RESEÑA:El hombre era norteamericano, se llamaba Nicholas Barshow, y estaba de vacaciones en el paraíso.
O al menos eso le parecían a él aquellos parajes: el auténtico e indiscutible paraíso terrenal. Y quizá lo
fuese, si bien en un atlas se podría saber que aquel lugar estaba en el Caribe y formaba el pequeño
archipiélago llamado islas Granadinas, al sur de la Martinica, Santa Lucía y Vicente, y al norte de Granada, a la cual pertenecían como territorio soberano.
El mar era de un azul increíble, maravilloso, y de una transparencia sencillamente fascinante.
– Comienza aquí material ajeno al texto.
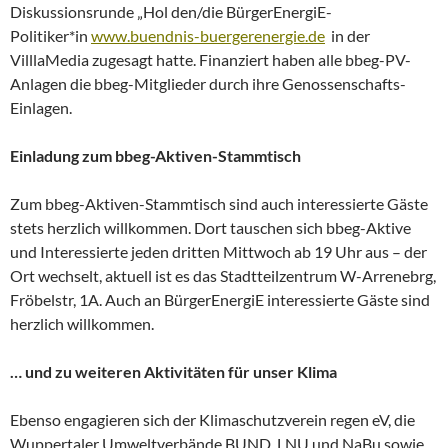
Diskussionsrunde „Hol den/die BürgerEnergiE-
Politiker*in
www.buendnis-buergerenergie.de
in der
VilllaMedia zugesagt hatte. Finanziert haben alle bbeg-PV-
Anlagen die bbeg-Mitglieder durch ihre Genossenschafts-
Einlagen.
Einladung zum bbeg-Aktiven-Stammtisch
Zum bbeg-Aktiven-Stammtisch sind auch interessierte Gäste
stets herzlich willkommen. Dort tauschen sich bbeg-Aktive
und Interessierte jeden dritten Mittwoch ab 19 Uhr aus – der
Ort wechselt, aktuell ist es das Stadtteilzentrum W-Arrenebrg,
Fröbelstr, 1A. Auch an BürgerEnergiE interessierte Gäste sind
herzlich willkommen.
… und zu weiteren Aktivitäten für unser Klima
Ebenso engagieren sich der Klimaschutzverein regen eV, die
Wuppertaler Umweltverbände BUND, LNU und NaBu sowie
En sus aguas
se podían ver con toda claridad las bellas barreras madrepóricas, los coloridos fondos que parecían de oro
a la luz del sol que penetraba como barras doradas en las aguas.
Nicholas Barshow era pescador, y sabía que por las grutas marinas recubiertas de gorgonas podía encontrar peces cofre, peces ballesta, peces gruñones, e incluso el apreciado mero. Pero dejar una ciudad
norteamericana de ochocientos mil habitantes y encontrarse en menos de veinticuatro horas en un lugar
como las islas Granadinas era algo absolutamente inédito para Barshow que incluso se olvidó de pescar, y
se dedicó a contemplar, pasmado, fascinado, la hermosura que le rodeaba.